Howard, who has not left the country since 1960, first realised he had problems with his documents in 2005 when his employers, Peabody, asked for evidence that he was in the UK legally. He tried to get a passport the following year so he could visit his mother in Jamaica; the Home Office told him they had no record of him and consequently he was unable to travel. He tried repeatedly to contact the Home Office to arrange a passport. In 2012 he was sacked by Peabody because he was still unable to prove he was in the UK legally. He thinks he made more than 50 phone calls to the Home Office, fruitlessly attempting to resolve this issue over 13 years.

“I don’t see how an organisation calling itself the Home Office can treat people like this. I don’t understand how the government can treat people like this,” Howard told the Guardian last year. “It has completely ruined my life.”

He was earning £23,500 a year when he lost his job, and had hoped that a compensation payment would reflect that he was wrongly denied the chance to work for six years.

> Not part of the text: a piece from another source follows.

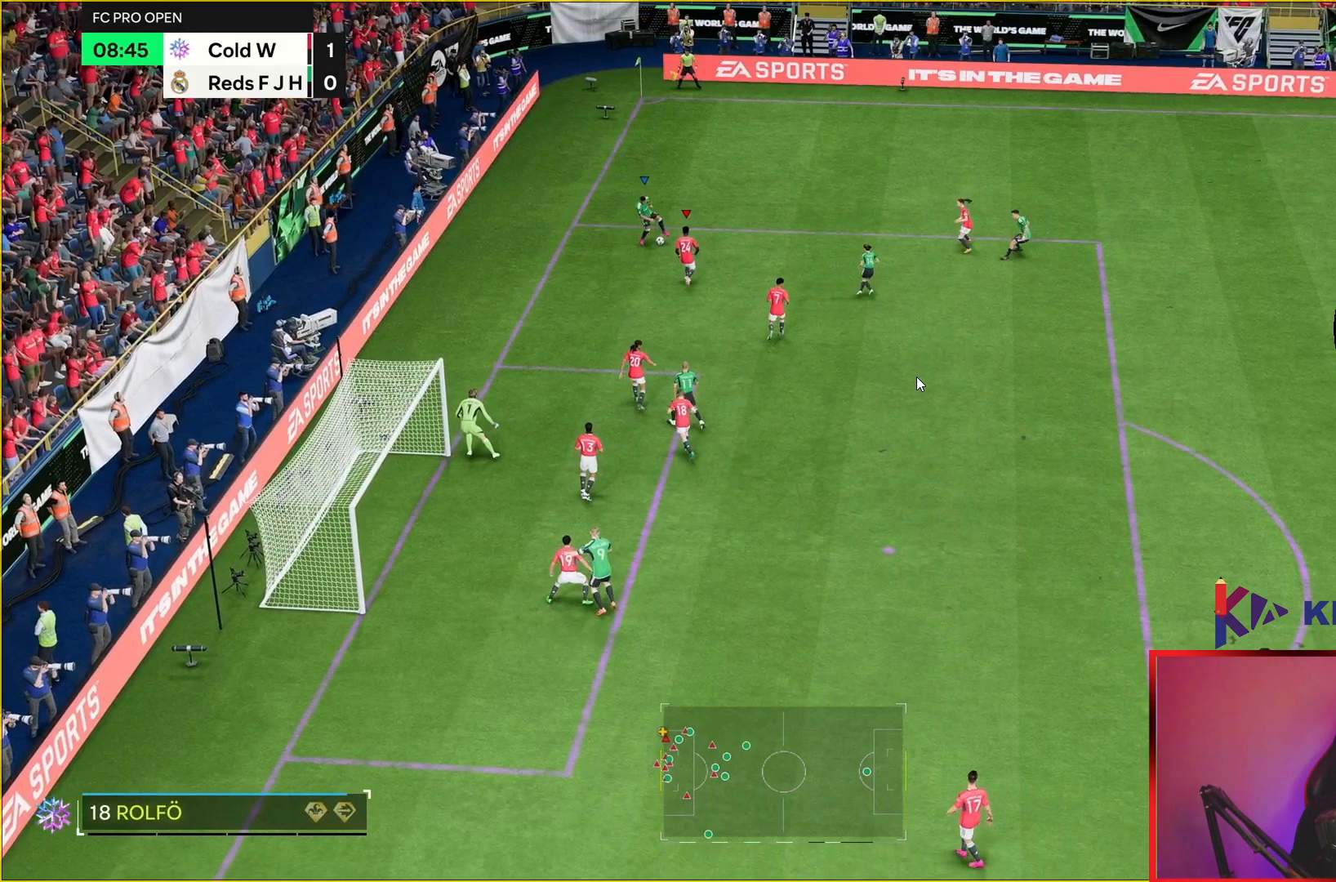
{"buttons": [], "left_stick": "up", "right_stick": "center", "events": []}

Although his right to be in the UK was formally recognised by the Home Office after the Windrush scandal emerged last year, an application for British citizenship was rejected a few months later, because he failed the good character requirement, as a result of a suspended sentence he received for common assault last year. He had pleaded not guilty to the offence, which related to a dispute he had at a doctor’s surgery when he was trying to get a form signed to prevent disability benefits being removed. His lawyer said it was alleged that he grabbed paperwork from the receptionist’s hand, and grabbed her finger, causing her pain, and then threw the form at her. Sozi said her client was distressed because of a misunderstanding over a form he urgently needed to submit, which he had been chasing for days.

Howard was dismayed that he been denied citizenship as a result of a minor incident. A reference written last year by his former employers, Peabody, highlighted his good character. “I can confirm that Hubert has great integrity, is a passionate and loyal person and has a warm and friendly disposition,” said the letter. “He was well-respected by both residents and his colleagues. He was reliable, hardworking and diligent in his duties.”

Before he was admitted to hospital in August, Howard said he was devastated by the ongoing difficulties with resolving his status and compensation claim. “We all feel the stress. I’ve been knocking my head against a brick wall for years. It makes me feel like I am crazy. I’ve been here since I was 1960. It’s not like I’m a dangerous person. I feel I can’t take any more.”

A Home Office spokesperson said: “We have been resolute in our determination to right the wrongs experienced by the Windrush generation. Mr Howard has been granted citizenship by the Windrush taskforce. The Windrush compensation scheme aims to provide a decision to applicants as soon as they are able but it is right that we take the time to ensure these are dealt with properly.”